Heartwarming responses to LGBT+ bullying #SpiritDay #ItGetsBetter

SINCE 2010, the third Thursday in October has been marked as #SpiritDay, when millions of people wear purple and change their social media profile pictures to help create a world in which lesbian, gay, bisexual and transgender (LGBT+) young people are celebrated and accepted for who they are.

#SpiritDay takes a stand against LGBT bullying with visible social media profile pictures like this one.

It began in 2010 when Canadian high school student Brittany McMillan created it as a response to a series of news reports of young people in the USA who took their own lives because of homophobic bullying. Since then it has grown to become a national US LGBT+ awareness campaign and, increasingly, an international event. I previously shared a reflection on Spirit Day here.

Today I spent time I spent time with 3rd Year Primary Education students at Edge Hill University sharing inspiration and resources for age-appropriate education on gender and sexuality. I shared an earlier version of this lecture here.

After sharing briefly with them the story of Spirit Day, I remembered that Spirit Day was not the only response to that series of young lives lost – there was also It Gets Better, which began as a wildly successful viral video campaign to provide hope and encouragement to young LGBT+ people has become a global movement focused on their empowerment.

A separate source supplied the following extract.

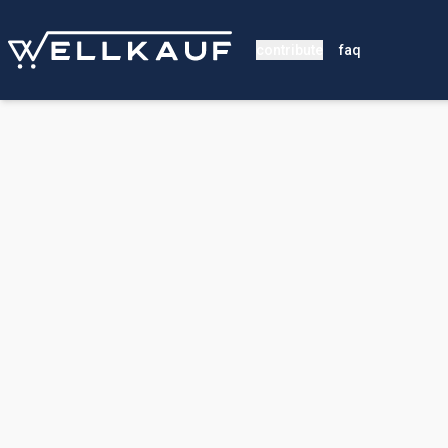
contribute
faq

More than 60,000 famous and ordinary people shared messages about why ‘It Gets Better’ for young people who were struggling to come to terms with being different and being bullied because of it.

One of my favourite videos in the campaign, which is entirely age-appropriate for primary school students, was recorded by Kermit the Frog, the maestro of The Muppets, in which he shares that ‘it’s not easy being green’, echoing the words of a song he once sang with that same name. Here is Kermit’s ‘It Gets Better’ message:

When this campaign began, I was working with young people at the UK’s longest running LGBT+ youth group based in Liverpool which was divided into young adults and secondary / high school age students. The young adults group made an It Gets Better video in 2010 which you can see here:

Two years later, the younger age group made their own version which you can see here:

What would you say to an LGBT+ young person who is struggling with bullying and feeling isolated?